The band consists of three musicians from Milan who now reside in London: the two brothers Silvio Cavallo (vocals, acoustic guitar, drums), Giampaolo Cavallo (bass) and Luca Herb (guitars, synthesizers, piano). This album was said to be in the vein of early 70s Rock Progressivo Italiano albums such as Le Orme and Premiata Forneria Marconi. Indeed they do have this vintage sound and approach (as well as art work and design) that characterizes albums from these older days, this album manages to sound fresh (and appealing), but with some flaws. The whole album is less than 40 minutes, and has 6 tracks on it.

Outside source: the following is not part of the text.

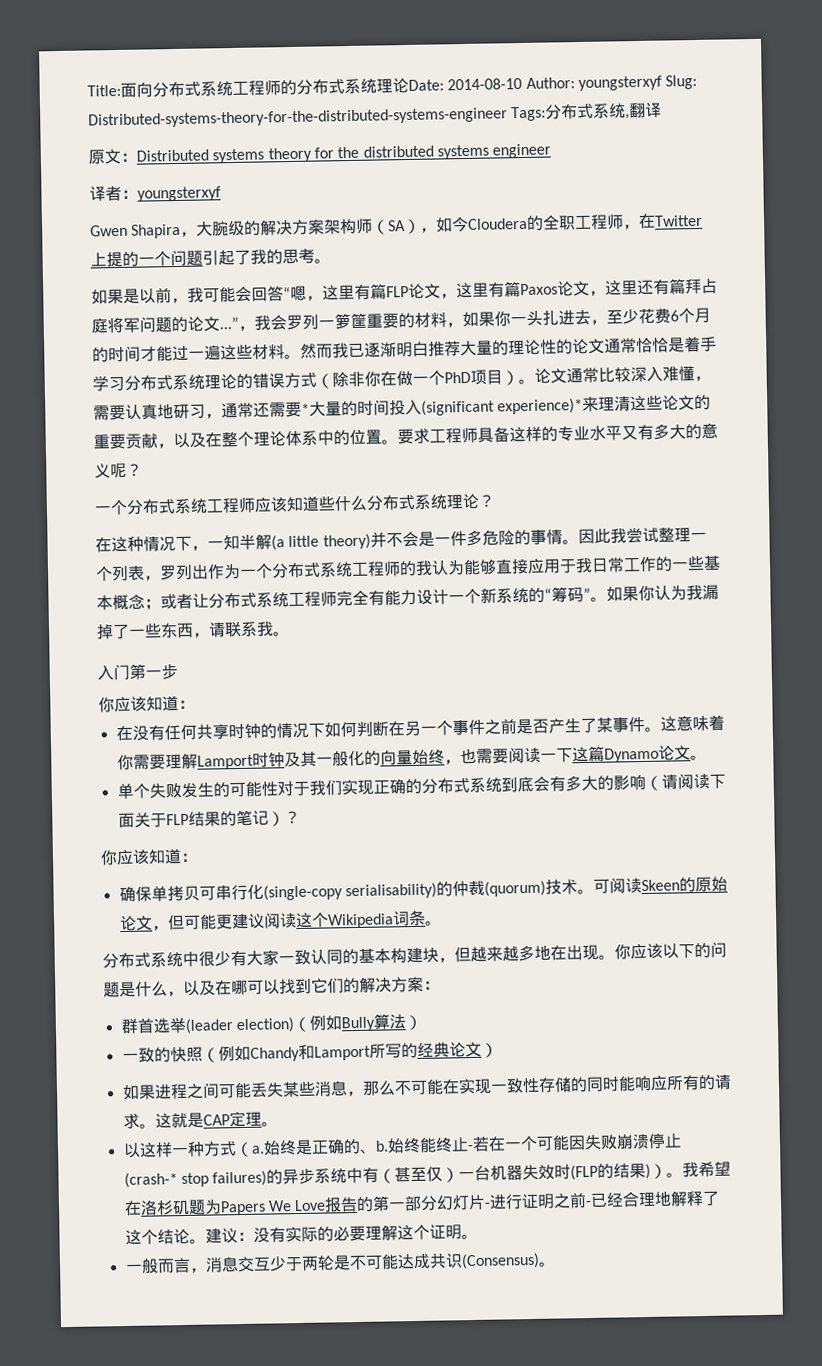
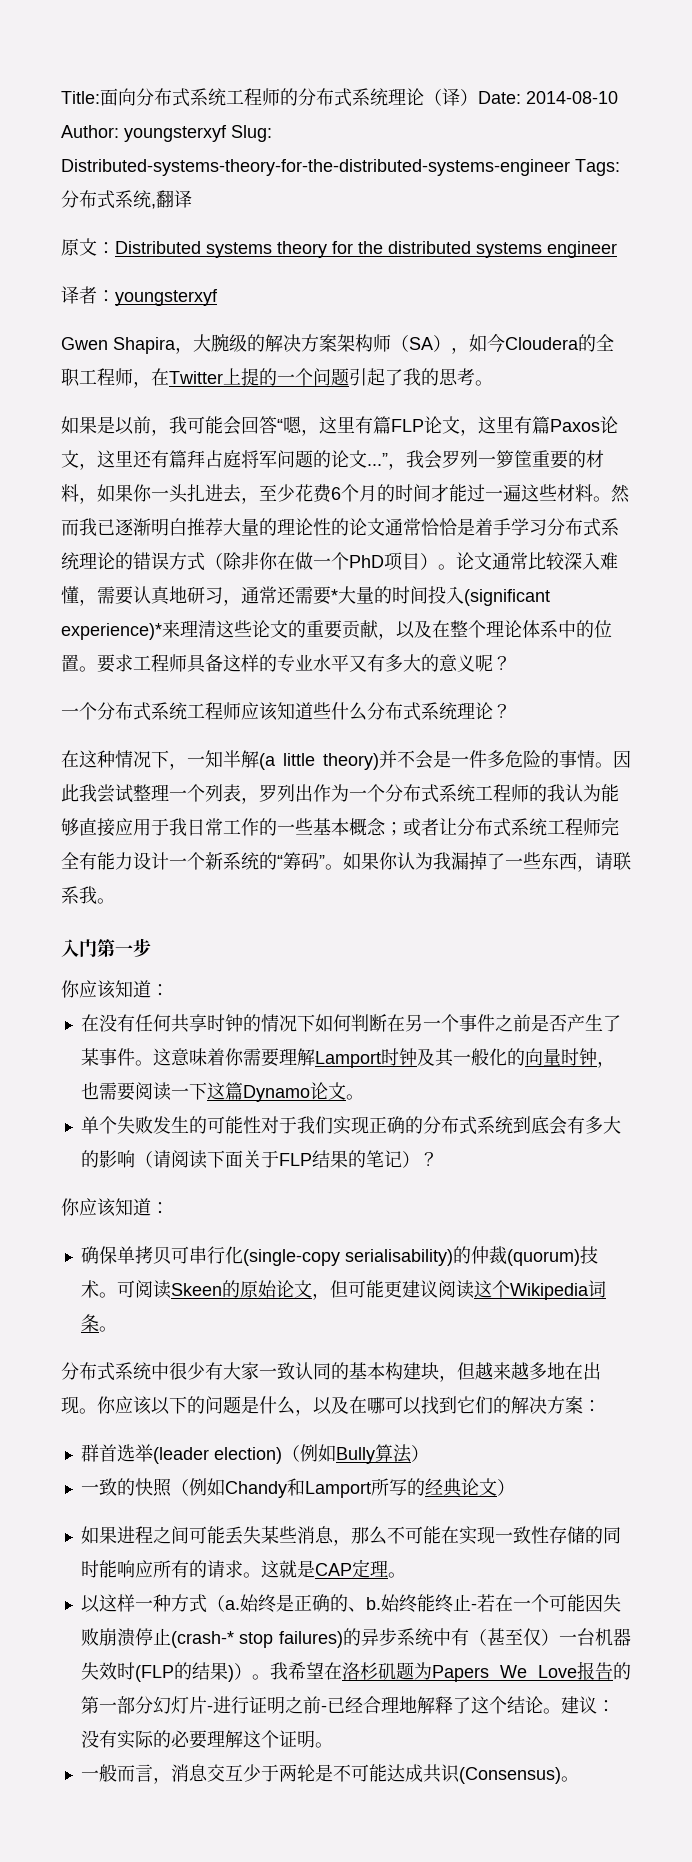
(409, 85) none -> [424,88,478,106] （译）
[411,749,445,766] 始终 -> [560,1048,597,1066] 时钟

The bass is pretty dominant in this release, a powerful driving force and rhythmic source. The second most noticeable characteristic is the keyboards. They give the color and flashiness to the music, giving it character, appeal and beauty. They define the mood and then counteract it. The third element that is crucial here are the vocals. And here I have a problem. For the most part they are fine, but when going to higher registers or at time when a softly spoken or sung section is done, I hear them going slightly out of tune and becoming too nasally, which is a shame, as this would have amplified the effect the music has, had a better vocalist been used in these sections. The title track is the weakest song in terms of vocals, as it clearly sounds as if he can't reach that high a note. But don't let it scare you away, as I can for the most part get over it and enjoy listening to the songs even at those moments where I find fault in the singing.

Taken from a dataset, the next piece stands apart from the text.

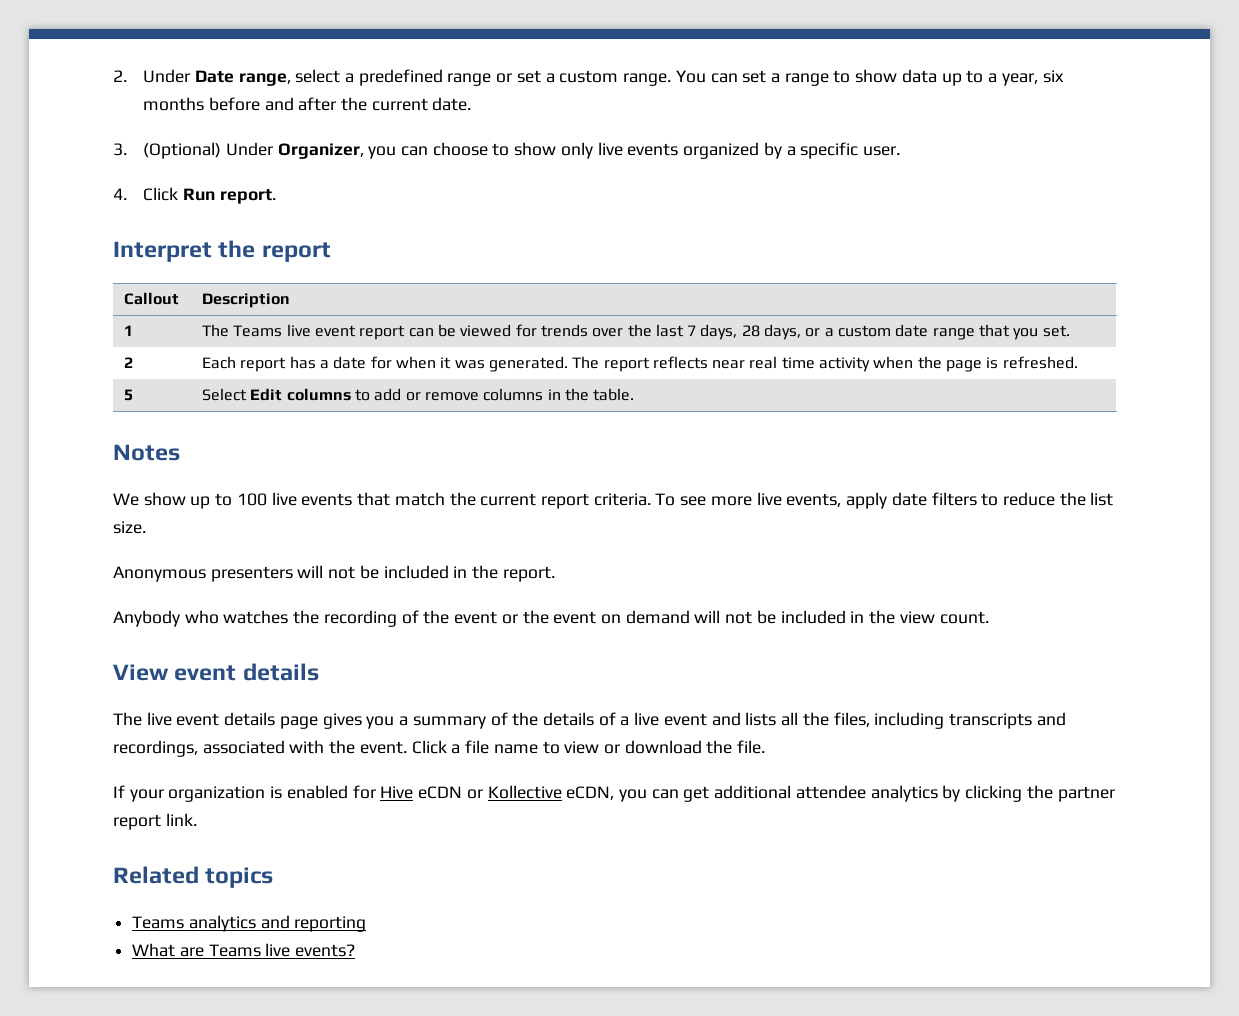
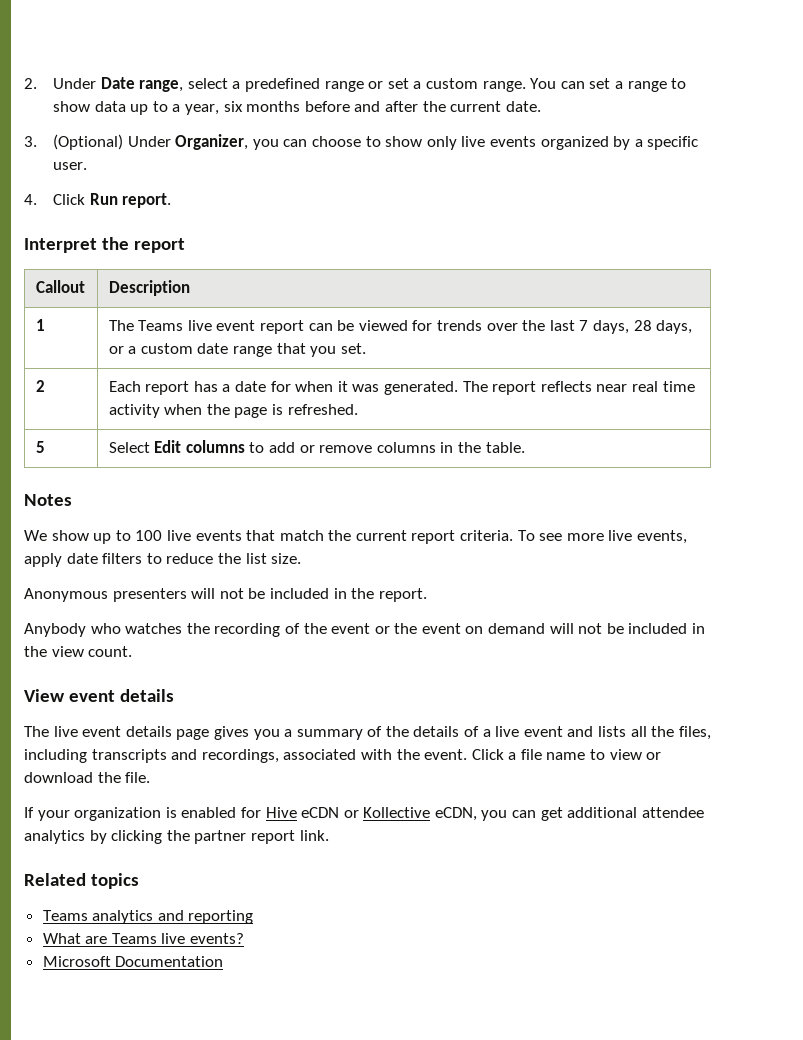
(356, 950) none -> [42,956,224,967] // Microsoft Documentation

The music, however, is another matter. The first track can give an example of the range of dynamics at play here. With its various sections, it travels from a soft and unsure start to a decisive and structured rock part, with a very "exposed" bass line (it's at the front of the mix); the song is further developed with a keyboards and guitar solo and the ever present bass, which has a propelling rhythm. The song goes from high points with thrilling peaks to calmer grounds; it recapitulates previous sections and ties it all together and then goes on a new journey, further developing the main theme. The title song and the last song Orizzonti both deliver the same level of song-writing and musicianship found in the opening track and are as enjoyable.

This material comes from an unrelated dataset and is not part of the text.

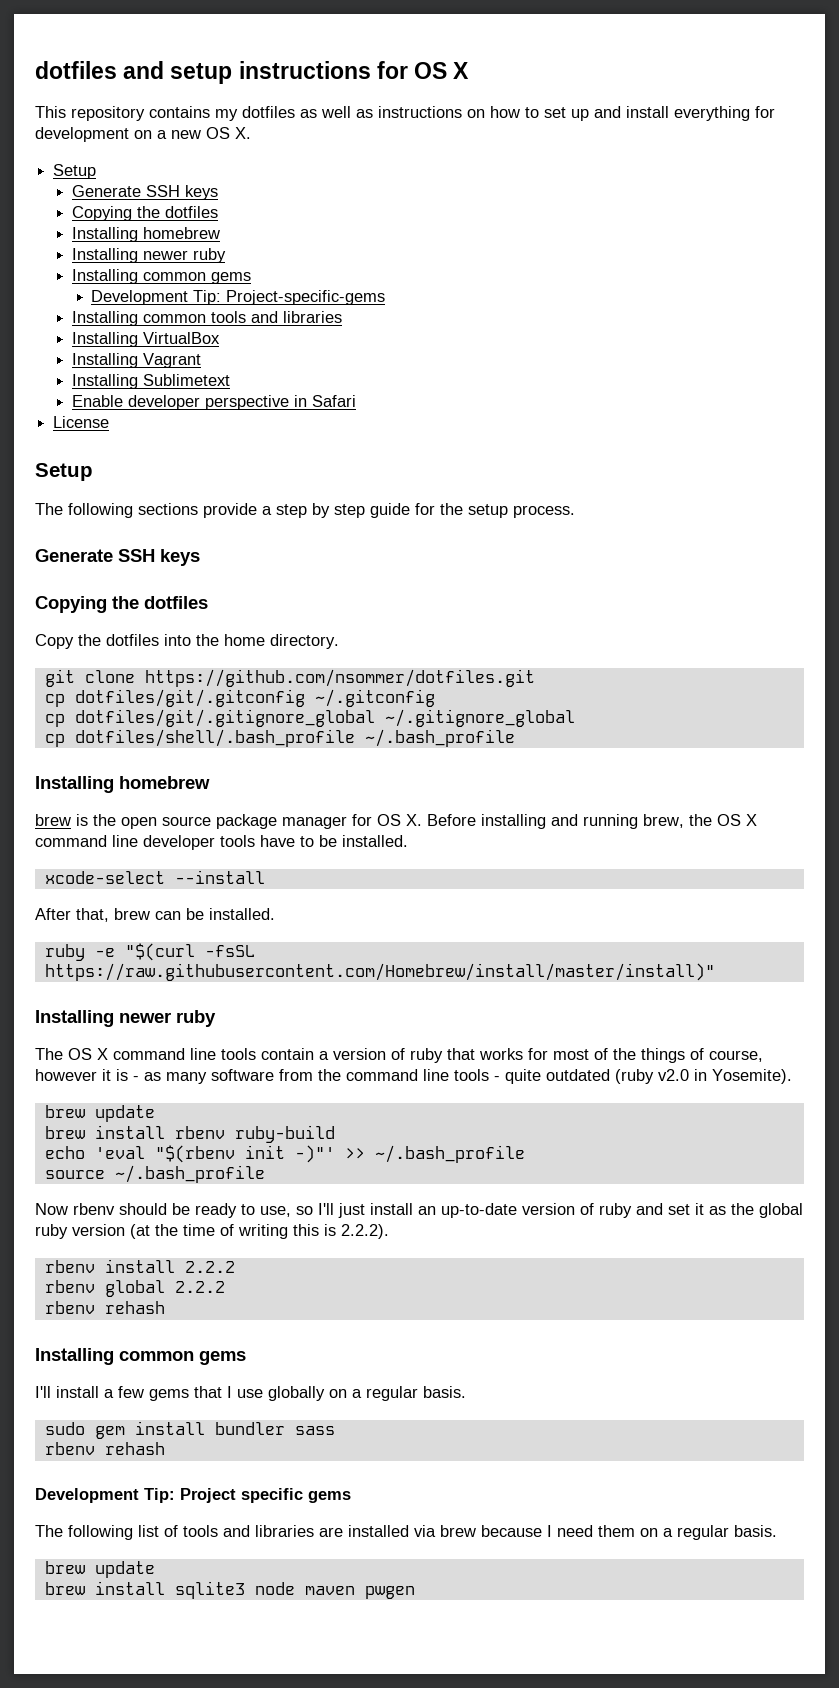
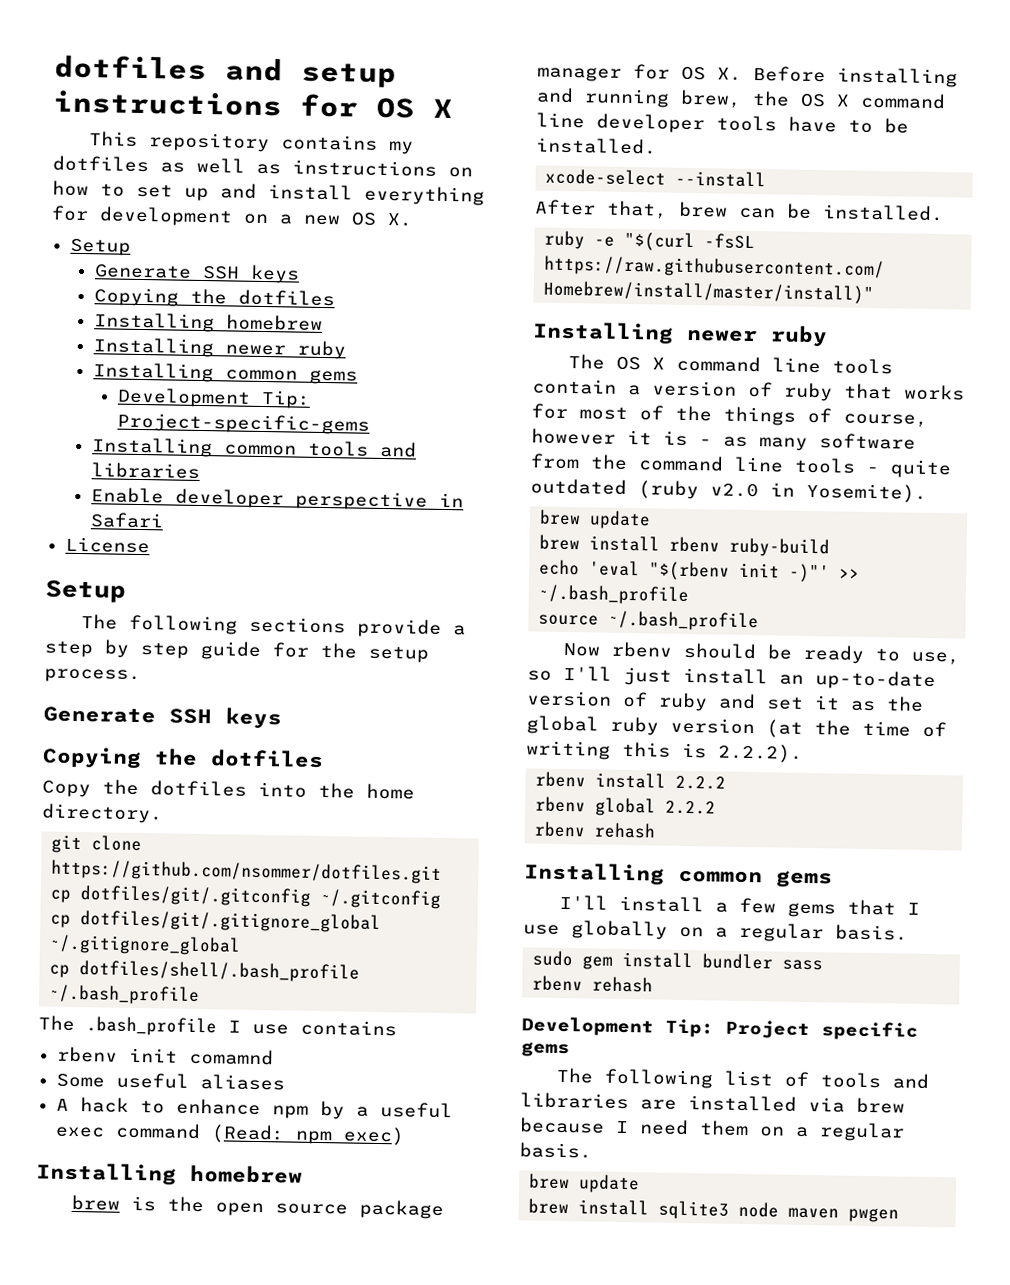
[72,332,221,347] [72,353,202,368] [72,374,231,389] // Installing VirtualBox // Installing Vagrant // Installing Sublimetext -> (200, 470) none
(515, 738) none -> [38,1015,397,1037] [56,1046,274,1066] [55,1072,285,1091] [55,1097,453,1120] [54,1122,405,1146] // The .bash_profile I use contains // rbenv init comamnd // Some useful aliases // A hack to enhance npm by a useful exec command (Read: npm exec)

My favourite track is La grande Citta, which is divided into two songs: La Notte di una Citta and Il Risveglio di una Citta. These two together form a stellar musical experience, with high emotional peaks and superb instrumental segments (here's an example where the vocals can diminish the experience). The second part, starts with an earworm keyboards line, backed up by percussion and then the bass joining it, followed by the guitar. The build up is well done as more layering, ornamentation and development is done to the original basic melody. The music becomes more powerful, more aggressive, fuller and richer until the peak. Which in turn gives way to a side-development of that tune. This is classic progressive rock that isn't too complicated or pretentious, but rather relies and relishes in the fun form of rock and simply adds some little sophistication to it, but the raw energy and power are there to enjoy. Too bad they end the song in a clear-cut manner; I'd have preferred a subtler ending that would better fit the spirit of the song.

Despite the flaws I've mentioned, I find this a compelling album; the music is too good to not listen to, despite the issues I mentioned above. They take simple melodies and make them more interesting and special and build up on them to create an appealing piece with their craftsmanship. Worth getting!